# Airgead ICO



## superd (3 May 2018)

Folks,

Has anyone come across the company Airgead, or its directors. Im looking at investing in their ICO, but somewhat cautious as its such a new company.

 - Crypto Linked to Precious Metals.

Are there any standard checks i can do online, or any other steer?

Thanks.


----------



## Brendan Burgess (3 May 2018)

I wouldn't be at all worried about the fact that they don't tell us who is behind it. Sure no one knows who Satoshi is or even if he exists.  I wouldn't be worried about the fact that there is no physical address given.  If we want to challenge the corrupt system of money as we understand it, we must move away from old fashioned and self limiting ideas like identity and physical presence. 

My only concern would be their lack of ambition.


----------



## Negotiator (3 May 2018)

Absolutely no mention of the team behind it so for this reason alone I would avoid like the plague. Nothing on Github is another massive read flag not to mention that their Whitepaper is very basic. Not even a mention of what company is behind the project.

From doing a very quick bit of digging on the CRO it appears there are 3 guys involved with a 50%, 40% and 10% steak and their company was only incorporated a few months ago. The 10% steak guy is based in the UK and their offices are based in a mickey mouse office pod in Montrose, Ballsbridge. 

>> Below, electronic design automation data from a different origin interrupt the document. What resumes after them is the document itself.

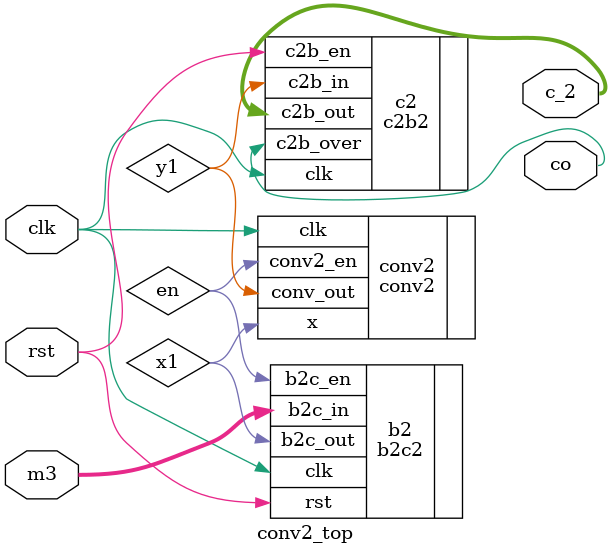
<source format=v>
`timescale 1ns / 1ps


module conv2_top(
   input clk,
	input[3:0] m3,
	input rst,
	output[3:0] c_2,
	output co
    );
wire x1;
wire y1;
wire en;

b2c2   b2(.clk(clk),
          .rst(rst),
			 .b2c_in(m3),
			 .b2c_out(x1),
			 .b2c_en(en)
			 );
			 
conv2  conv2(.clk(clk),
             .conv2_en(en),
				 .x(x1),
				 .conv_out(y1)
				 );
				 
c2b2  c2(.clk(clk),
         .c2b_en(rst),
			.c2b_in(y1),
			.c2b_out(c_2),
			.c2b_over(co)
			);

endmodule

</source>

Avoid avoid avoid in my opinion!


----------



## Leo (3 May 2018)

Hold on, the problems of trading in precious metals is the time constraints, costs & bureaucracy of buying/selling them in physical form. You don't trust the market for whatever reason so you give some randomers you know nothing about your money and they deal with all those constrains on your behalf to buy them for you? But you never own them or have any rights over them...

Their model of supposedly centralising the buying/selling and storage of precious metals is somehow a decentralisation. Zero storage and zero insurance fees suggest that no one is really buying or storing these metals. 

Owning precious metals should be 'hugely rewarding'? Really?


----------